Main Issues
Whether an importer can take a duty-free measure only when the importer's application for a duty-free measure is required where the imported goods fall under the goods subject to re-import exemption under Article 34 (1) of the Customs
Summary of Judgment
In full view of the purport of Article 34 subparag. 1 of the Customs Act, Article 16(1) of the Enforcement Decree of the Customs Act, and Article 29(1) of the Enforcement Decree of the same Act, even if imported goods constitute goods subject to re-import exemption under Article 34 subparag. 1 of the Customs Act, the tax authority may take a duty-free measure upon application for the duty-free measure concerning the import of the goods, and it does not require the duty-free measure even if there is no application
[Reference Provisions]
Article 34 subparagraph 1 of the Customs Act, Article 16 (1) of the Enforcement Decree of the Customs Act, Article 29 (1) of the Enforcement Rule of the Customs Act
Plaintiff-Appellant
[Judgment of the court below]
Defendant-Appellee
Head of Busan Customs Office
Judgment of the lower court
Busan High Court Decision 94Gu5793 delivered on April 21, 1995
Text
The appeal is dismissed.
The costs of appeal are assessed against the plaintiff.
Reasons
We examine the grounds of appeal by the Plaintiff’s attorney.
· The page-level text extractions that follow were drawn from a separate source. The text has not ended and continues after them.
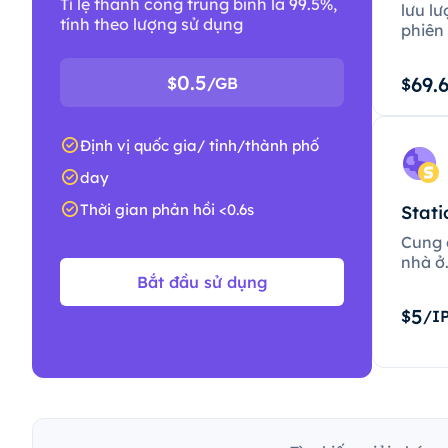
Tỉ lệ thành công trung bình là 99.5%,
lưu lư
tính theo lượng sử dụng
phiên 
0.5
69.
$
/GB
$
Định vị quốc gia/ tỉnh/thành phố
day
Thời gian phản hồi <0.6s
Stati
Cung c
nhà ở
Bắt đầu sử dụng
5
$
/I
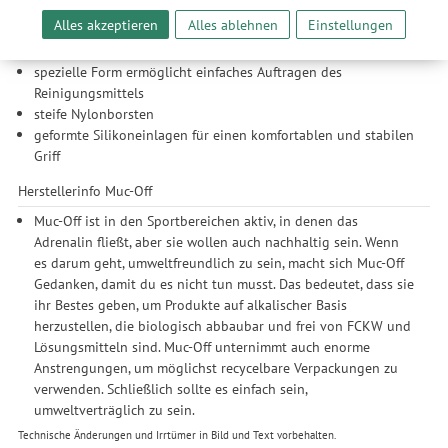
Werbeanzeigen für Sie bereitzustellen sowie Funktionalitäten
Features
Alles akzeptieren
Alles ablehnen
Einstellungen
unserer Website sicherzustellen und stetig zu verbessern. Dabei
mattschwarzes Finish
werden Ihre Daten auch an Drittanbieter und Werbepartner
spezielle Form ermöglicht einfaches Auftragen des
weitergegeben. Die Verarbeitung erfolgt ausschließlich zum
Reinigungsmittels
Zwecke der Einbindung von Streaming-Inhalten und der
steife Nylonborsten
Durchführung von statistischer Analyse, Reichweitenmessungen,
geformte Silikoneinlagen für einen komfortablen und stabilen
Produktempfehlungen und nutzungsbasierter Werbung.
Griff
Informationen zu den einzelnen Funktionen, den Drittanbietern
und der Speicherdauer finden Sie unter Einstellungen. Diese
Herstellerinfo Muc-Off
Einwilligung ist freiwillig, für die Nutzung unserer Website nicht
Muc-Off ist in den Sportbereichen aktiv, in denen das
erforderlich und gilt, bis sie widerrufen wird. Sie können Ihre
Adrenalin fließt, aber sie wollen auch nachhaltig sein. Wenn
Einwilligung unter Einstellungen lediglich für bestimmte
es darum geht, umweltfreundlich zu sein, macht sich Muc-Off
Drittanbieter erteilen und jederzeit für die Zukunft widerrufen.
Gedanken, damit du es nicht tun musst. Das bedeutet, dass sie
ihr Bestes geben, um Produkte auf alkalischer Basis
herzustellen, die biologisch abbaubar und frei von FCKW und
Lösungsmitteln sind. Muc-Off unternimmt auch enorme
Anstrengungen, um möglichst recycelbare Verpackungen zu
verwenden. Schließlich sollte es einfach sein,
umweltverträglich zu sein.
Technische Änderungen und Irrtümer in Bild und Text vorbehalten.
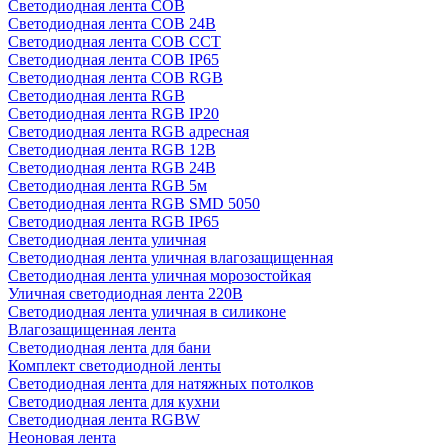
Светодиодная лента COB
Светодиодная лента COB 24В
Светодиодная лента COB CCT
Светодиодная лента COB IP65
Светодиодная лента COB RGB
Светодиодная лента RGB
Светодиодная лента RGB IP20
Светодиодная лента RGB адресная
Светодиодная лента RGB 12В
Светодиодная лента RGB 24В
Светодиодная лента RGB 5м
Светодиодная лента RGB SMD 5050
Светодиодная лента RGB IP65
Светодиодная лента уличная
Светодиодная лента уличная влагозащищенная
Светодиодная лента уличная морозостойкая
Уличная светодиодная лента 220В
Светодиодная лента уличная в силиконе
Влагозащищенная лента
Светодиодная лента для бани
Комплект светодиодной ленты
Светодиодная лента для натяжных потолков
Светодиодная лента для кухни
Светодиодная лента RGBW
Неоновая лента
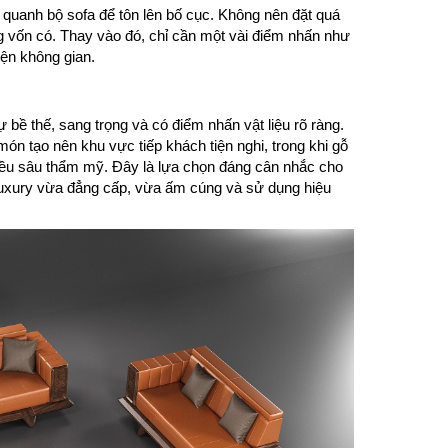
 quanh bộ sofa để tôn lên bố cục. Không nên đặt quá
ọng vốn có. Thay vào đó, chỉ cần một vài điểm nhấn như
iện không gian.
bề thế, sang trọng và có điểm nhấn vật liệu rõ ràng.
ón tạo nên khu vực tiếp khách tiện nghi, trong khi gỗ
iều sâu thẩm mỹ. Đây là lựa chọn đáng cân nhắc cho
uxury vừa đẳng cấp, vừa ấm cúng và sử dụng hiệu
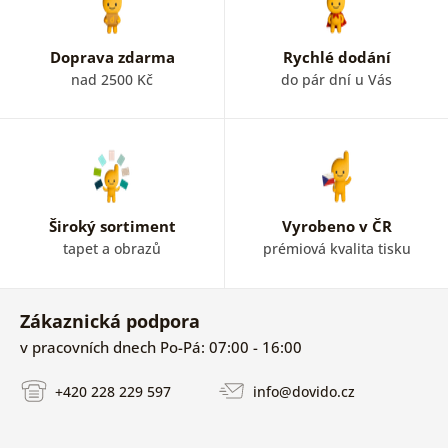
Doprava zdarma
Rychlé dodání
nad 2500 Kč
do pár dní u Vás
Široký sortiment
Vyrobeno v ČR
tapet a obrazů
prémiová kvalita tisku
Zákaznická podpora
v pracovních dnech Po-Pá: 07:00 - 16:00
+420 228 229 597
info@dovido.cz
Article 34 subparagraph 1 of the Customs Act provides that customs duties on goods re-imported within one year after they are exported for processing or repair purposes may be exempted under the conditions as prescribed by the Presidential Decree: Provided, That customs duties on processed or repaired goods shall be excluded; Article 16 (1) of the Enforcement Decree of the Customs Act provides that a person who intends to be exempted from customs duties pursuant to the Act, other Acts, or a treaty shall file an application stating the following matters with the head of the relevant customs office prior to the import license of the goods: Provided, That where the Commissioner of the Korea Customs Service determines, he may apply for the reduction or exemption in a simplified manner; Article 29 (1) of the Enforcement Rule of the Customs Act provides that a person who intends to be exempted from customs duties pursuant to subparagraph 1 of Article 34 of the Enforcement Decree of the Customs Act shall submit an application stating the facts of processing or repair issued by a processing or repairman in addition to the matters falling under each subparagraph of Article 16 (1) of the Decree, along with documents evidencing the fact of such processing or repair and documents substituting such application.
According to the records, the plaintiff asserted that he reported only the processing cost except the raw material price as the dutiable value in accordance with the purport of Article 34 subparagraph 1 of the Customs Act in importing Lighting for the festival of this case, which is a processed product, from China, as the dutiable value, and cannot be viewed as any assertion or evidence as to the fact that he applied for the duty exemption under Article 34 subparagraph 1 of the Customs Act. Thus, even though the court below did not deliberate and decide on the re-import exemption, it did not err by misapprehending the legal principles on re-import exemption, or by failing to deliberate. The argument in the grounds of appeal is without merit.
Therefore, the appeal is dismissed and the costs of appeal are assessed against the losing party. It is so decided as per Disposition by the assent of all participating Justices.